The findings have not been replicated in any other laboratory, primarily because the researchers who discovered the cancer-immune mice have only recently bred enough to supply them to other scientists.
"Our initial ability to collaborate was very limited by the number of mice that were actually available," said Dr. Mark C. Willingham of the Wake Forest University School of Medicine, a coauthor of the paper.
But Dr. Zhen Cui of Wake Forest, whose team published the findings in the Proceedings of the National Academy of Science, said he expected rapid replication of the results because the findings were so clear-cut and easily observed.
"This is a truly remarkable phenomenon … and it really needs confirmation from other institutions," he said.
Cui and his colleagues stumbled on the immune mice by accident in 1999. They were injecting mice with a highly virulent form of cancer cells as part of an ongoing study of the biological mechanisms that cause cancer to spread.
On April 13 of that year, a graduate student told Cui that one of the mice she had injected did not develop a tumor. Assuming the student had simply overlooked the mouse, he told her to do it again. And again.
After a total of five injections — the last equal to 10% of the animal's body weight — the mouse remained free of tumors.
Intrigued, they bred the mouse and found that about half its offspring had the same resistance. The trait bred true through subsequent generations and the team eventually had a colony of about 700 resistant mice. Cross-breeding the mice with other strains transferred the resistance to them as well.
When cancer cells are injected into the mice, their white blood cells surround the tumor cells and rupture them in a process called cytolysis. The same killing process occurs when tumor cells are formed naturally by the action of carcinogens.
As the animals get older, injected cells might form a tumor, but the cancer is cleared in a day or two. The animals live a normal lifespan, about two years.
In the new study, the team took white blood cells from the immune mice — a combination of natural killer cells, macrophages and neutrophils — and injected them into mice already carrying a variety of tumors, some of which were extremely aggressive. In every case, the cancers were destroyed, even if the cells were injected at a point distant from the tumor. Healthy tissues were not affected.

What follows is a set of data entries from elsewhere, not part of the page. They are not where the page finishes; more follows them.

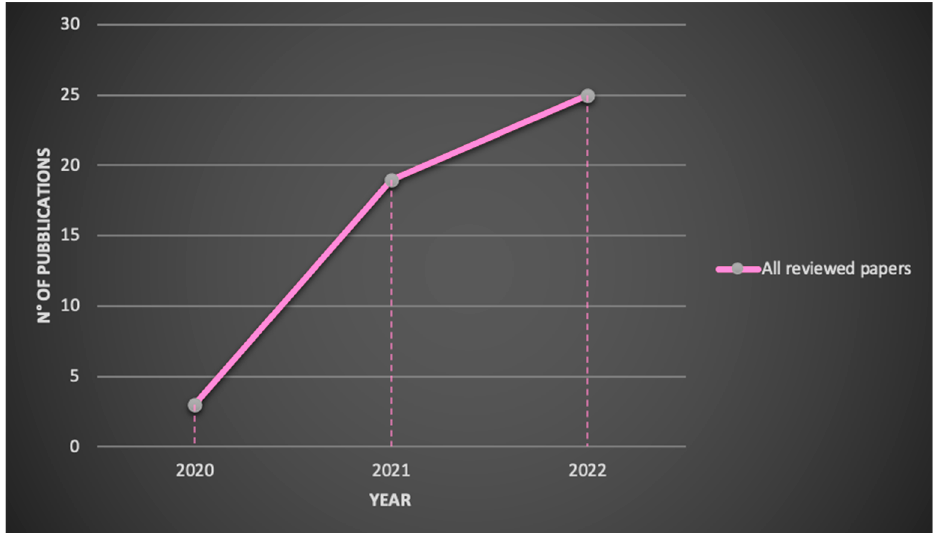
Figure 3. Reviewed publications related to HoloLens 2 research by year.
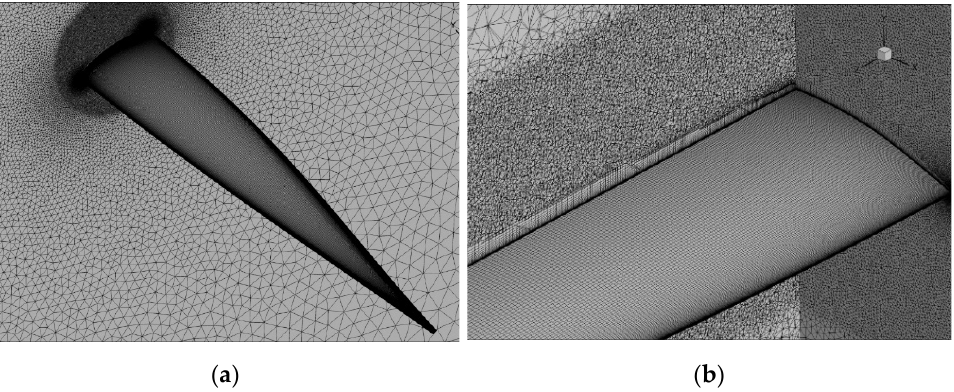
Figure 3. Surface grid on the wing and the symmetry plane. Prismatic layers and the density region on the symmetry plane can be seen ( a ). Cross-section of volume grid ( b ) depicts transition between prismatic layers and outer polyhedral grid. It can be seen that the transition is gradually modeled.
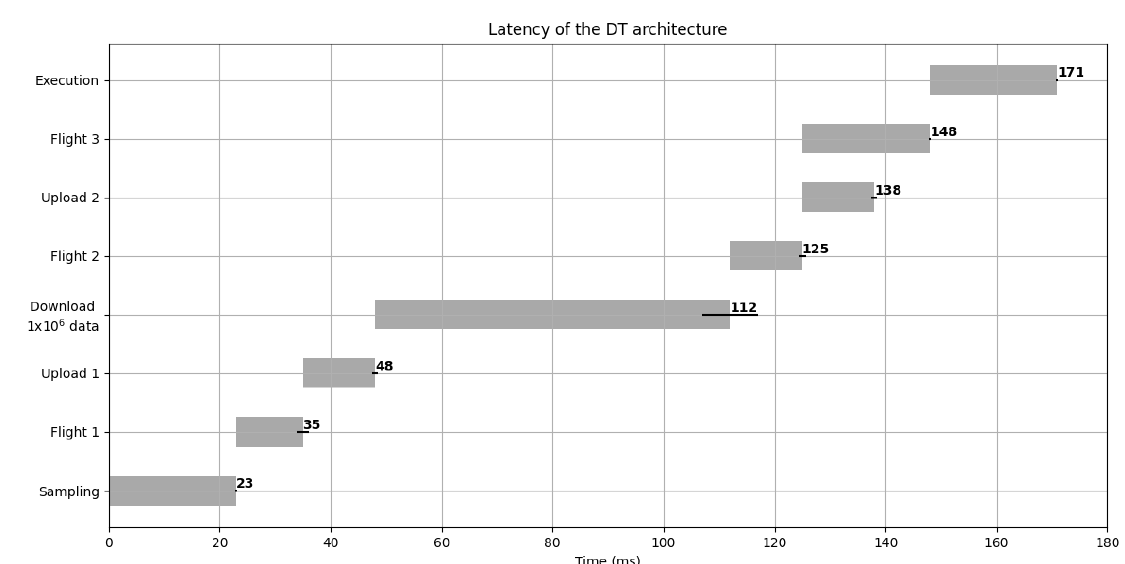
Figure 7. Timing diagram of the latency taken within each communication. Error bars quantify the uncertainty of each measurement. The nomenclature shown in Figure 6 is utilized for defining the different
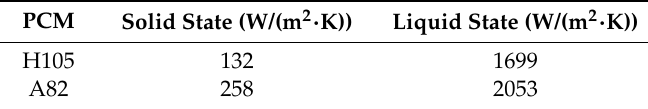
Table 4. Heat Transfer Coefficients for H105 and A82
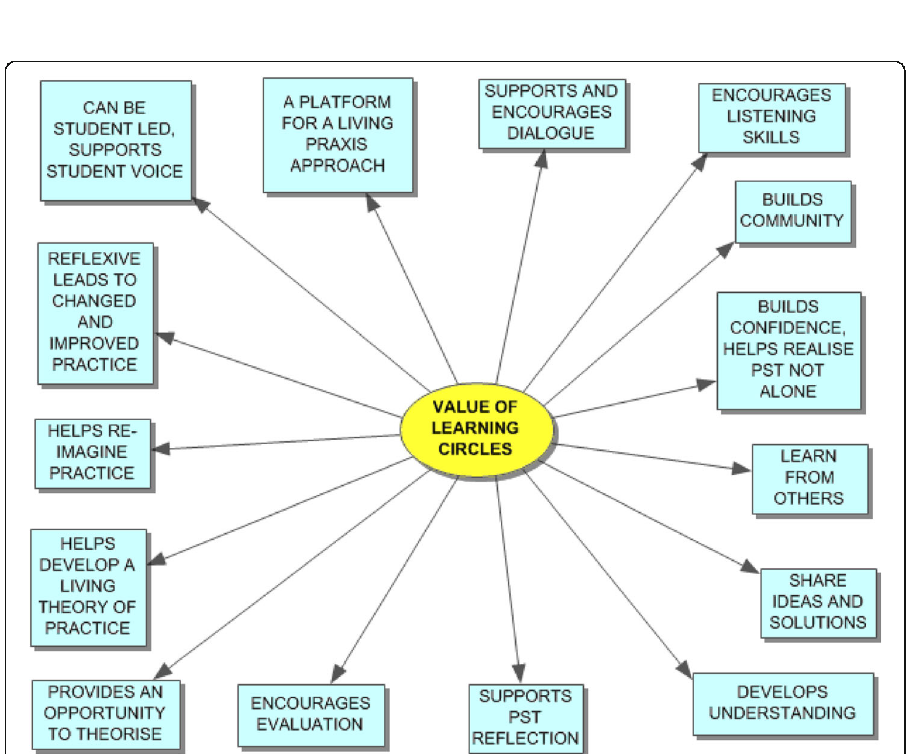
Fig. 2 The Value of Learning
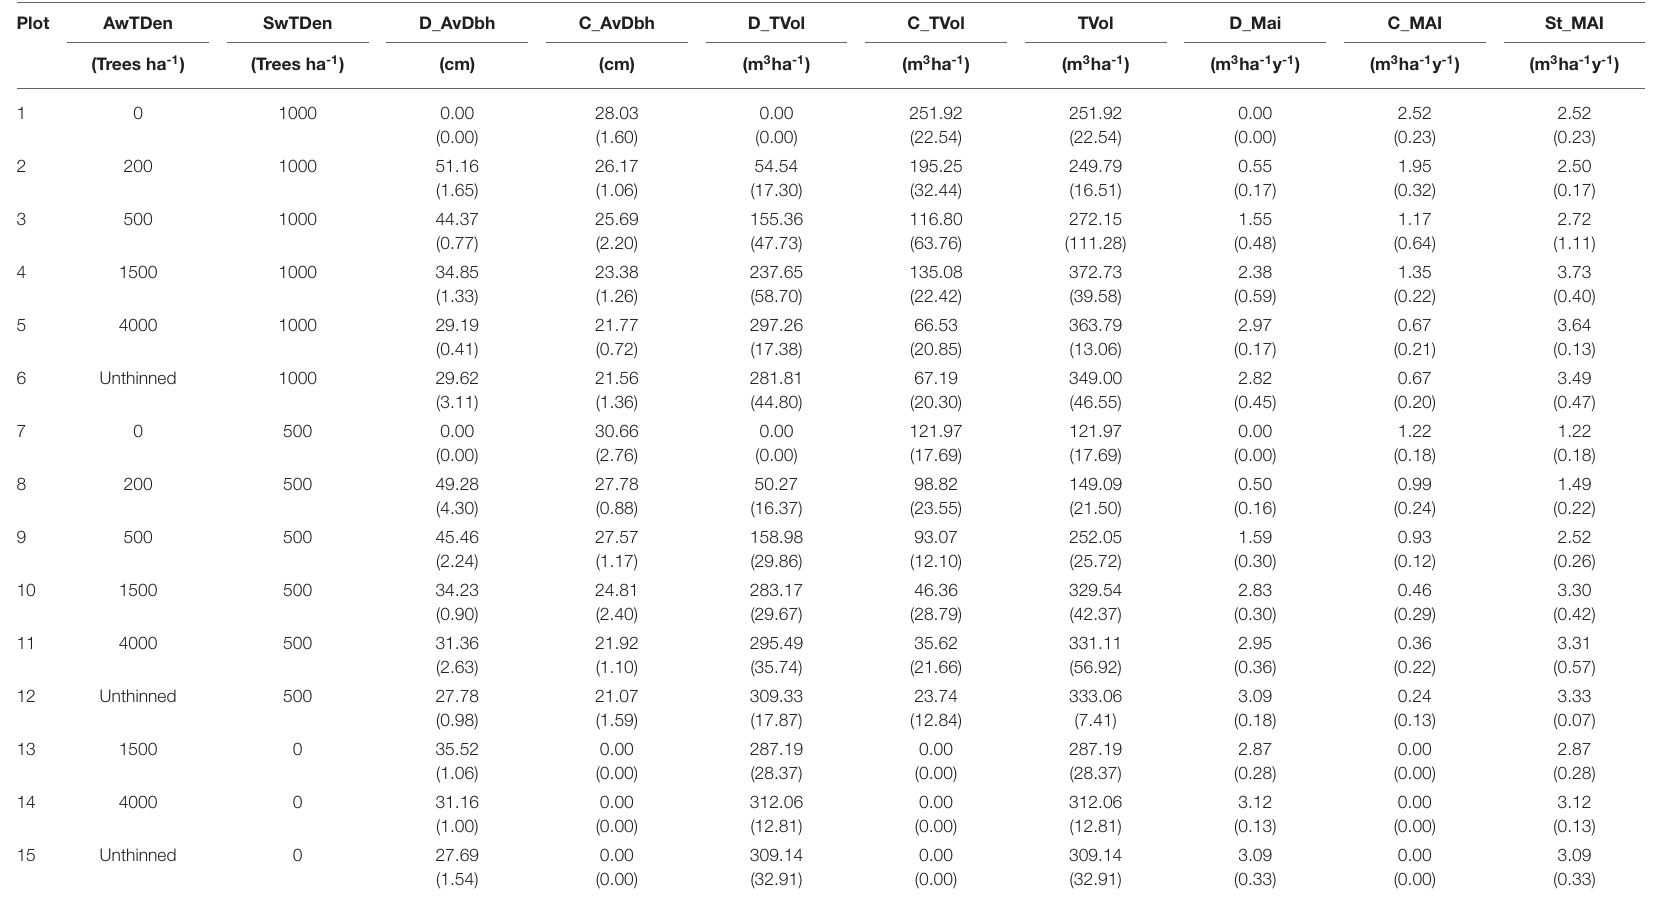
TABLE 6 | MGM forecasts of aspen and spruce diameters, yields and MAI at age 100 for the 15 treatments.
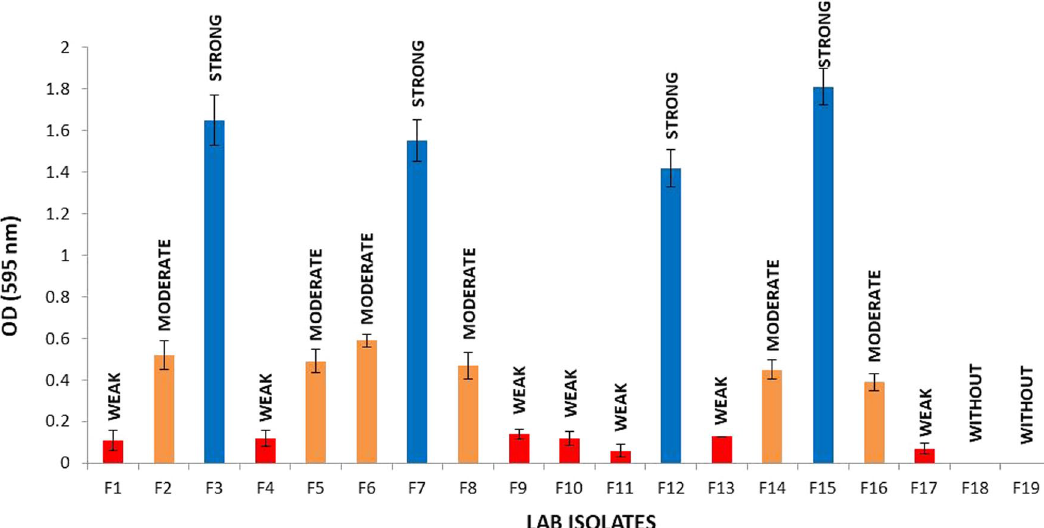
Figure 3. Biofilm formation ability of selected strains. Bars represent standard errors of the mean (n = 3). Based on the OD, bacteria were classified as non-biofilm producers (OD ≤ ODC), weak (ODC < OD ≤ 2 × ODC), moderate (2 × ODC < OD ≤ 4 × ODC) or strong biofilm producers (4 × ODC < OD; Borges et al., 2012). Where the cut-off (ODC) was defined as the mean OD value of the negative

The mice that received the cells, furthermore, were protected from new tumors for the rest of their lives. The researchers have no idea how the immunity continues.
"This is the first report of a novel [treatment] mechanism," said Dr. Andrew Raubitschek, a cancer immunologist at the City of Hope National Medical Center in Duarte. "The two most dramatic things are: one, that the response itself is outstanding, and two, the fact that they looked at a variety of different cell lines and found the activity was there for all of them."

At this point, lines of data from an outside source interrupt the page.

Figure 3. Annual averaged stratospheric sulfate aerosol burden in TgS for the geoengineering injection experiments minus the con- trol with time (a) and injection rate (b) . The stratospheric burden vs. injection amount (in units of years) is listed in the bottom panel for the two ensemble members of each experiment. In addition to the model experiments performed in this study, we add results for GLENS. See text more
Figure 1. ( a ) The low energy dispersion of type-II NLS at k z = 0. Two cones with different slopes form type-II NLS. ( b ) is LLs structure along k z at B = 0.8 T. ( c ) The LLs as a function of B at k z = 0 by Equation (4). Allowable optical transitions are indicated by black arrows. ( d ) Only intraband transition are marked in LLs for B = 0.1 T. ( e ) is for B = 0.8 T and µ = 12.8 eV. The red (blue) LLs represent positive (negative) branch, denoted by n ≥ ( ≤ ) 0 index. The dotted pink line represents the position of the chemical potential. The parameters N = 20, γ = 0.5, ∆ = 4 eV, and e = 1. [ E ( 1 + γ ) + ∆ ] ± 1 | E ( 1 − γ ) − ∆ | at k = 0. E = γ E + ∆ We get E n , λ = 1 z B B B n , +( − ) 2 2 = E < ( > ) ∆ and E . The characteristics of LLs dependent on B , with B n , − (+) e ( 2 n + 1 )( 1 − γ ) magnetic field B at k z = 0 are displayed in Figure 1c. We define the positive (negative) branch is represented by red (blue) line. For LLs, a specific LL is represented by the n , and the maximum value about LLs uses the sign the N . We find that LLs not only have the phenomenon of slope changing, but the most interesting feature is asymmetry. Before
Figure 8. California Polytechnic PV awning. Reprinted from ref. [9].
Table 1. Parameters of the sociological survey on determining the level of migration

The fact that the immunity can be transferred between mice indicates that the phenomenon is more than a simple aberration in one strain of mice and gives hope that such manipulations can lead to a therapy for humans.
"This deserves intensive follow-up," said Dr. Richard Miller of the University of Michigan Medical School. Cui's papers "are technically sound, carefully controlled and well thought out. But whenever there is a result this surprising, it's always important to have others confirm it."
Cui and his colleagues believe that the resistance results from a mutation in a single gene and are attempting to find it, but that has proved frustrating. The primary problem is that while the gene mutation may be in one location in one family of mice, it may occur on a different chromosome in another family.